Mon Nov 30 09:19:24 UTC 2015

----- Original Message -----
> From: "Michal Skrivanek" <mskrivan at redhat.com>
> To: "Nir Soffer" <nsoffer at redhat.com>, "Francesco Romani" <fromani at redhat.com>
> Cc: "Yaniv Kaul" <ykaul at redhat.com>, "infra" <infra at ovirt.org>, "devel" <devel at ovirt.org>
> Sent: Monday, November 30, 2015 9:52:59 AM
> Subject: Re: [ovirt-devel] [vdsm] strange network test failure on FC23
> 
> 
> > On 29 Nov 2015, at 17:34, Nir Soffer <nsoffer at redhat.com> wrote:
> > 
> > On Sun, Nov 29, 2015 at 6:01 PM, Yaniv Kaul <ykaul at redhat.com> wrote:
> > > On Sun, Nov 29, 2015 at 5:37 PM, Nir Soffer <nsoffer at redhat.com> wrote:
> > >>
> > >> On Sun, Nov 29, 2015 at 10:37 AM, Yaniv Kaul <ykaul at redhat.com> wrote:
> > >> >
> > >> > On Fri, Nov 27, 2015 at 6:55 PM, Francesco Romani <fromani at redhat.com>
> > >> > wrote:
> > >> >>
> > >> >> Using taskset, the ip command now takes a little longer to complete.
> 
> I fail to find the original reference for this.
> Why does it take longer? is it purely the additional taskset executable
> invocation? On busy system we do have these issues all the time, with lvm,
> etc…so I don’t think it’s significant

Yep, that's only the overhead of taskset executable.

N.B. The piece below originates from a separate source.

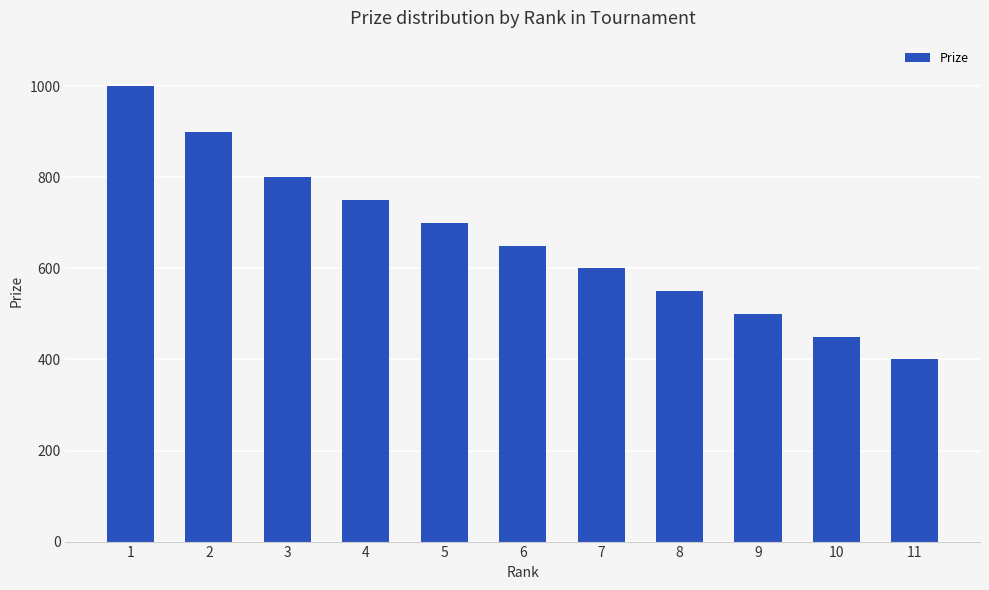

What is the maximum value shown in the chart?

1000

> > >> > Since we always use the same set of CPUs, I assume using a mask (for 0
> > >> > &
> > >> > 1,
> > >> > just use 0x3, as the man suggests) might be a tiny of a fraction
> > >> > faster
> > >> > to
> > >> > execute taskset with, instead of the need to translate the numeric CPU
> > >> > list.
> > >>
> > >> Creating the string "0-<last cpu index>" is one line in vdsm. The code
> > >> handling this in
> > >> taskset is written in C, so the parsing time is practically zero. Even
> > >> if it was non-zero,
> > >> this code run once when we run a child process, so the cost is
> > >> insignificant.
> > >
> > >
> > > I think it's easier to just to have it as a mask in a config item
> > > somewhere,
> > > without need to create it or parse it anywhere.
> > > For us and for the user.
> > 
> > We have this option in /etc/vdsm/vdsm.conf:
> > 
> >     # Comma separated whitelist of CPU cores on which VDSM is allowed to
> >     # run. The default is "", meaning VDSM can be scheduled by  the OS to
> >     # run on any core. Valid examples: "1", "0,1", "0,2,3"
> >     # cpu_affinity = 1
> > 
> > I think this is the easiest option for users.
> 
> +1

+1, modulo the changes we need to fix https://bugzilla.redhat.com/show_bug.cgi?id=1286462
(patch is coming)

> > > I assume those are cores, which probably in a multi-socket will be in the
> > > first socket only.
> > > There's a good chance that the FC and or network/cards will also bind
> > > their
> > > interrupts to core0 & core 1 (check /proc/interrupts) on the same socket.
> > > From my poor laptop (1s, 4c):

Yes, especially core0 (since 0 is nice defaults). This was the rationale behind
the choice of cpu #1 in the first place.

> > It seems that our default (CPU1) is fine.
> 
> I think it’s safe enough.
> Numbers above (and I checked the same on ppc with similar pattern) are for a
> reasonablt epty system. We can get a different picture when vdsm is busy. In
> general I think it’s indeed best to use the second online CPU for vdsm and
> all CPUs for child processes

Agreed - except for cases like bz1286462 - but let's discuss this on gerrit/bz

> regarding exposing to users in UI - I think that’s way too low level.
> vdsm.conf is good enough

Agreed. This is one thing that "just works".

Bests,

-- 
Francesco Romani
RedHat Engineering Virtualization R & D
Phone: 8261328
IRC: fromani